◆ Exercise ◆
The data below should be restated word for word, pictures omitted.

◆ Data supplied ◆

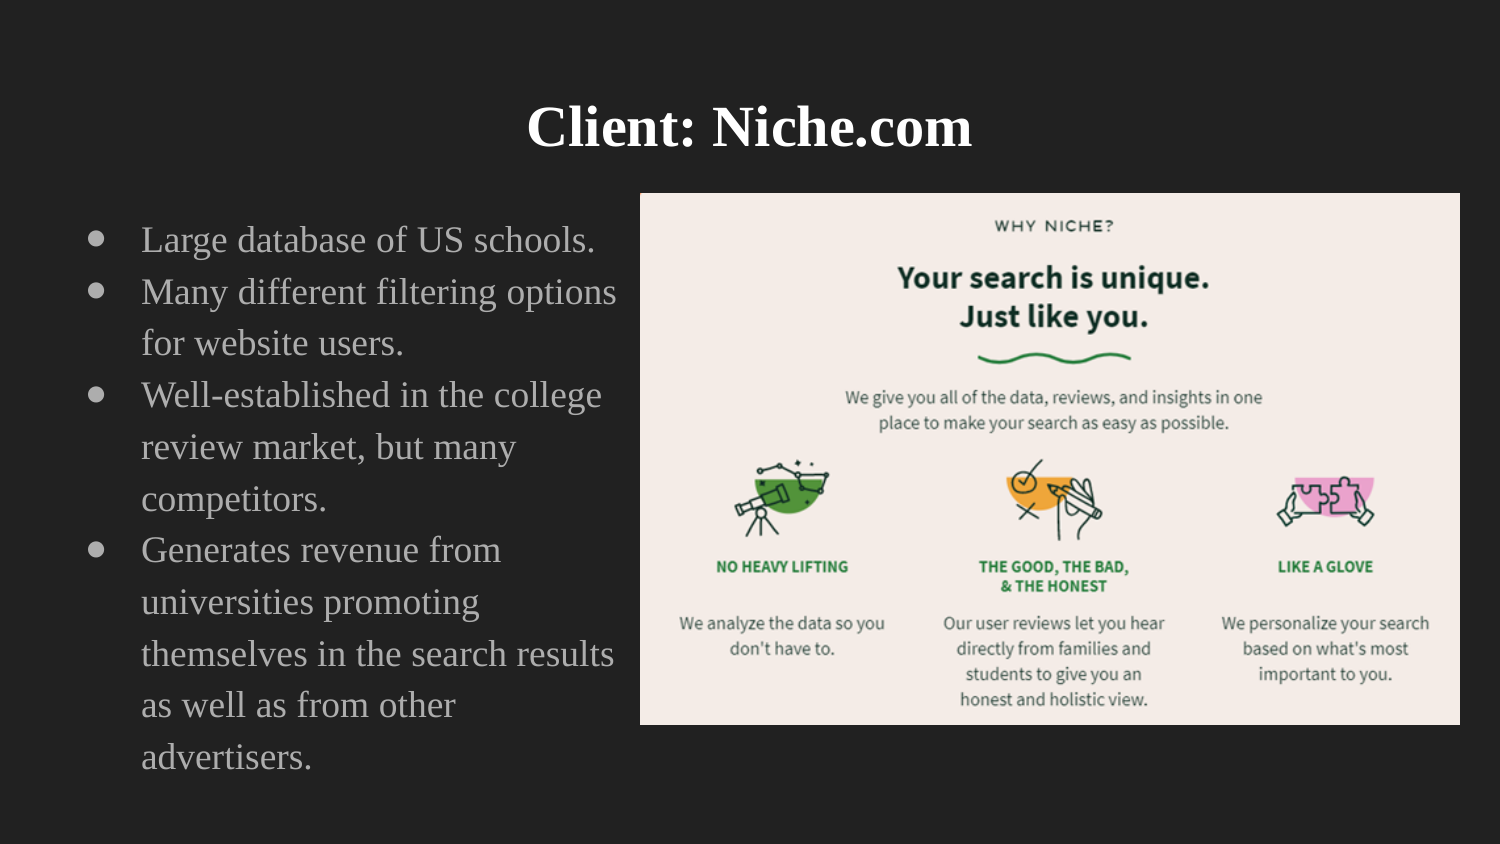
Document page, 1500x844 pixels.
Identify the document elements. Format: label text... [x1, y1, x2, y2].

picture [639, 192, 1460, 725]
title Client: Niche.com [51, 72, 1449, 167]
list Large database of US schools. Many different filtering options for website users. Well-established in the college review market, but many competitors. Generates revenue from universities promoting themselves in the search results as well as from other advertisers. [51, 193, 634, 844]
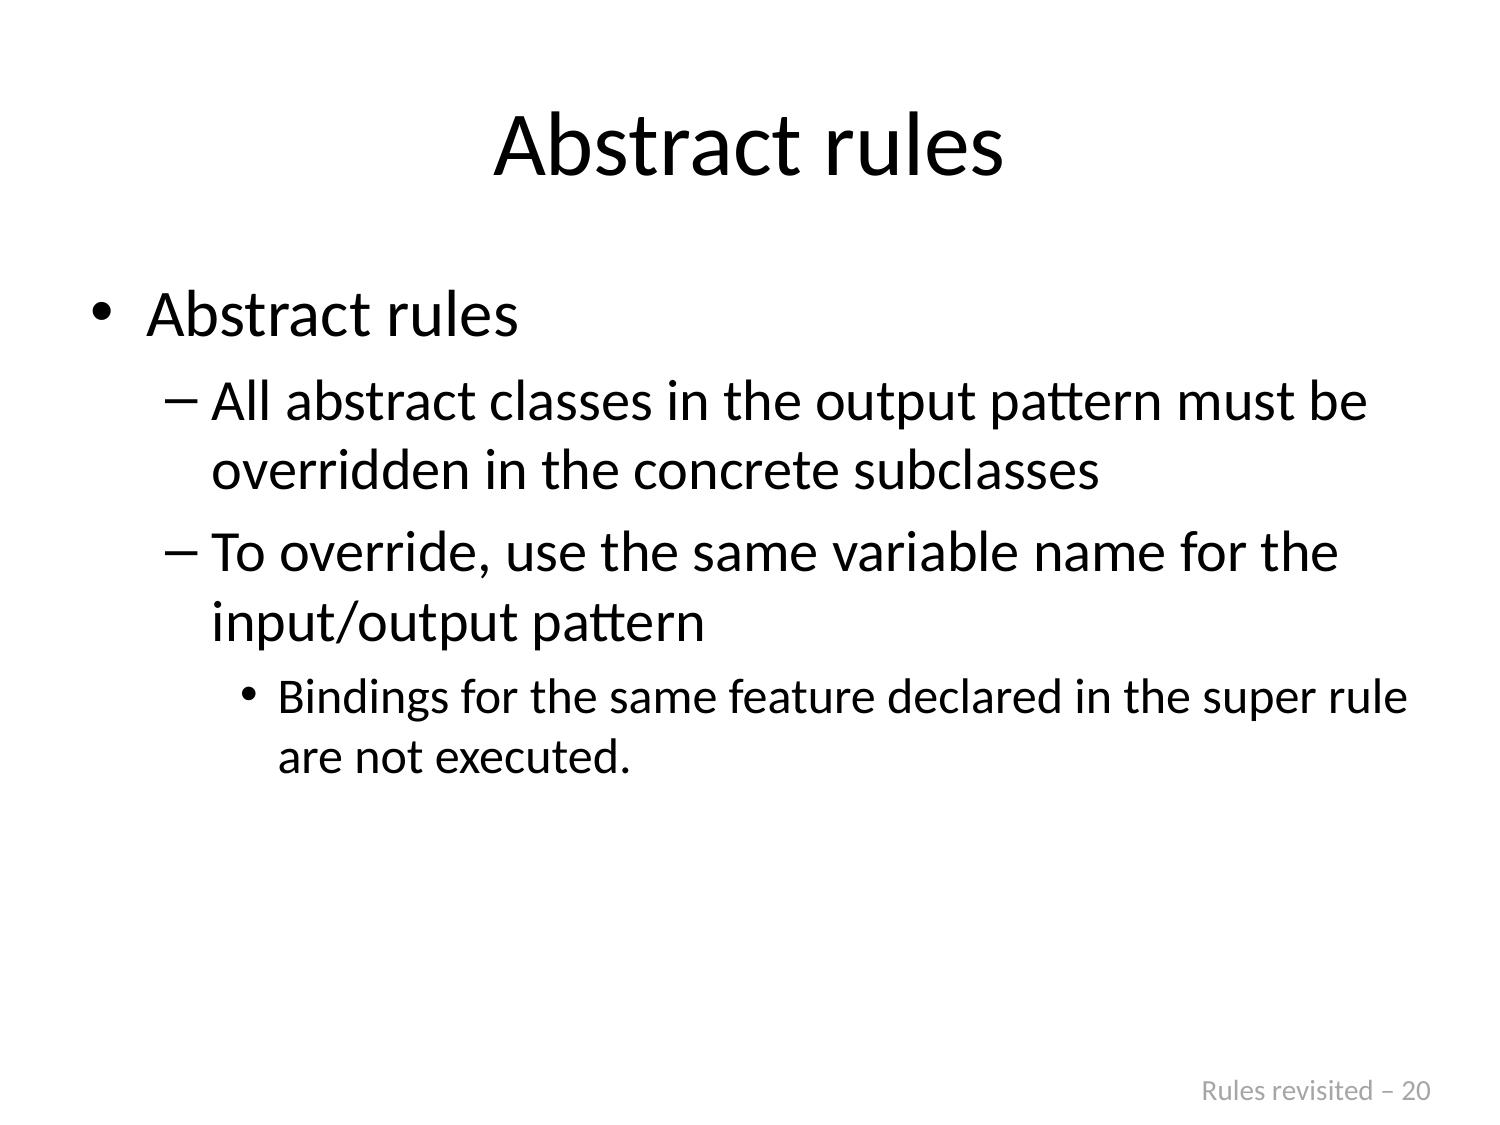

◆ Solution for this problem ◆
Document page, 1500x844 pixels.
Identify the document elements. Format: label text... [x1, y1, x2, y2].

picture [639, 192, 1460, 725]
title Client: Niche.com [51, 72, 1449, 167]
list Large database of US schools. Many different filtering options for website users. Well-established in the college review market, but many competitors. Generates revenue from universities promoting themselves in the search results as well as from other advertisers. [51, 193, 634, 844]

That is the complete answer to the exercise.